On December 20, Republicans followed through on their promise to pass a tax reform bill through Christmas.
The tax plan represents the largest one-time tax decrease in American History and it should result in the majority of American citizens seeing a tax decrease the next time they pay their taxes.
While students will see an immediate tax decrease, Professor of Economics Reza Hamzaee is worried about the long-term health of the economy.
“Trickle-down economics, during President Reagan and others, did not work,” Hamzaee said. “If it did, it was temporary. The effects were a long-term disaster for the economy as we are still dealing with the largest deficit and largest debt.”
“They [corporations] are not going to hire a lot of people and offer them higher wages or something like that, unfortunately,” Hamzaee said. “Some of them do, the good companies do. So in the long term, unfortunately, my forecast is negative.”
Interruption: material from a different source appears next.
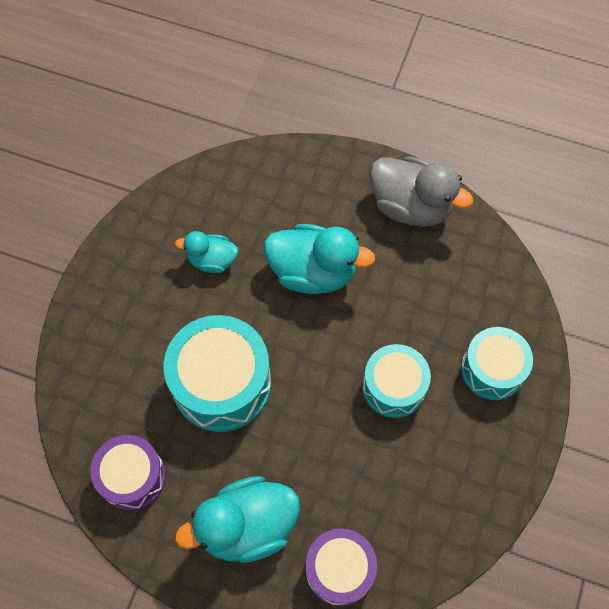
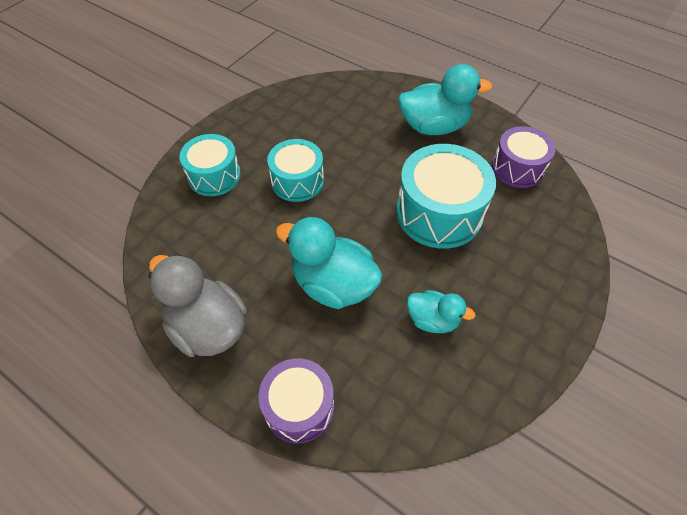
camera: 165 degrees left, 10 degrees down
purple drum [306,528,377,606] -> purple drum moved to [258,358,334,443]

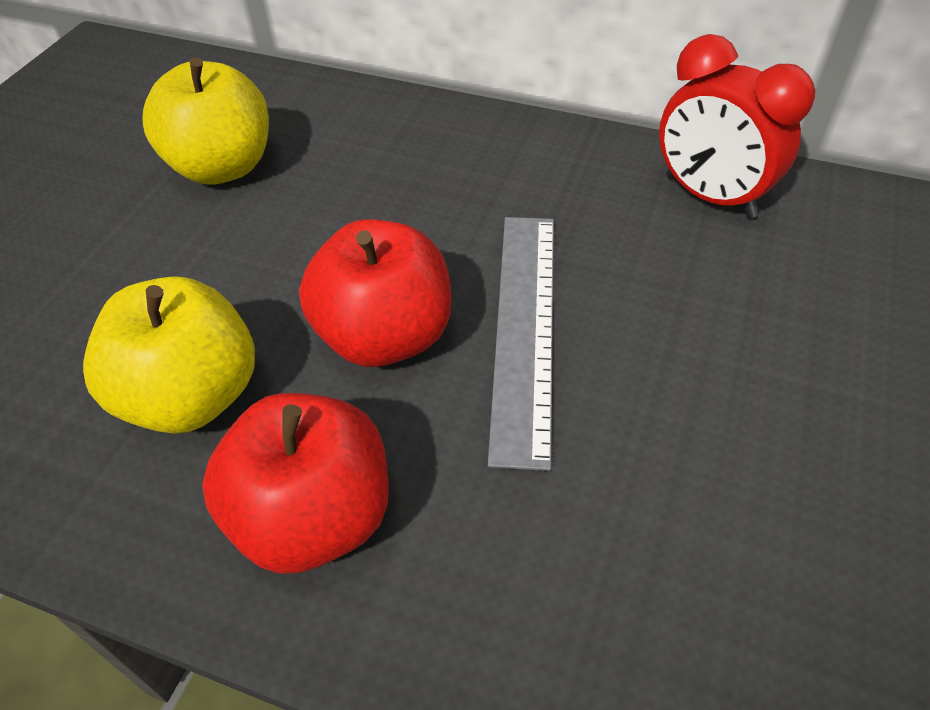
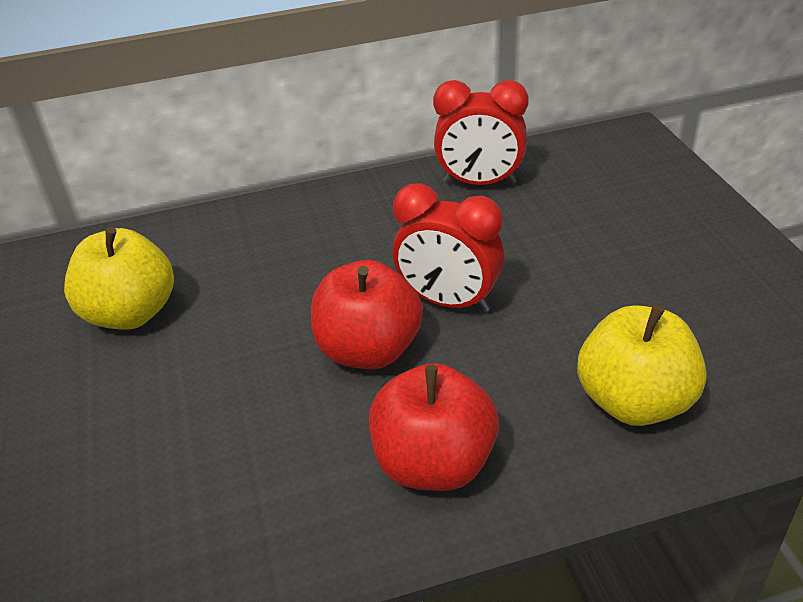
camera: 35 degrees left, 10 degrees down
yellow apple [83,276,255,434] -> yellow apple moved to [577,305,707,426]
grey ruler [488,217,554,471] -> red clock [393,183,504,312]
The tax plan doubles the standard deduction ($12,000 for singles and $24,000 married couples) and lowers all tax brackets with the exception of the lowest bracket. Hamzaee says this will directly benefit students.
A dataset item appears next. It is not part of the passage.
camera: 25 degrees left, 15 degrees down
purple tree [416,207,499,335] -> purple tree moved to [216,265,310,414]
“They will see a benefit because the standard deduction is larger now,” Hamzaee said. “So they are going to have some of their income for which they don’t pay taxes.”
While Hamzaee will personally see cuts, he is not excited by them.
“I am going to enjoy more tax returns because of my salary and also a business investment that I’ve done,” Hamzaee said. “But do I go for it? No. I prefer to live in a society where there is stability and sustainability.”
The final bill does not include any of the changes that were in the House version of the bill that directly impacted higher education, which included the elimination of several tax credits and waivers that benefited students.
The bill is estimated to cost $1.46 trillion and also eliminates the individual mandate from the Affordable Care Act.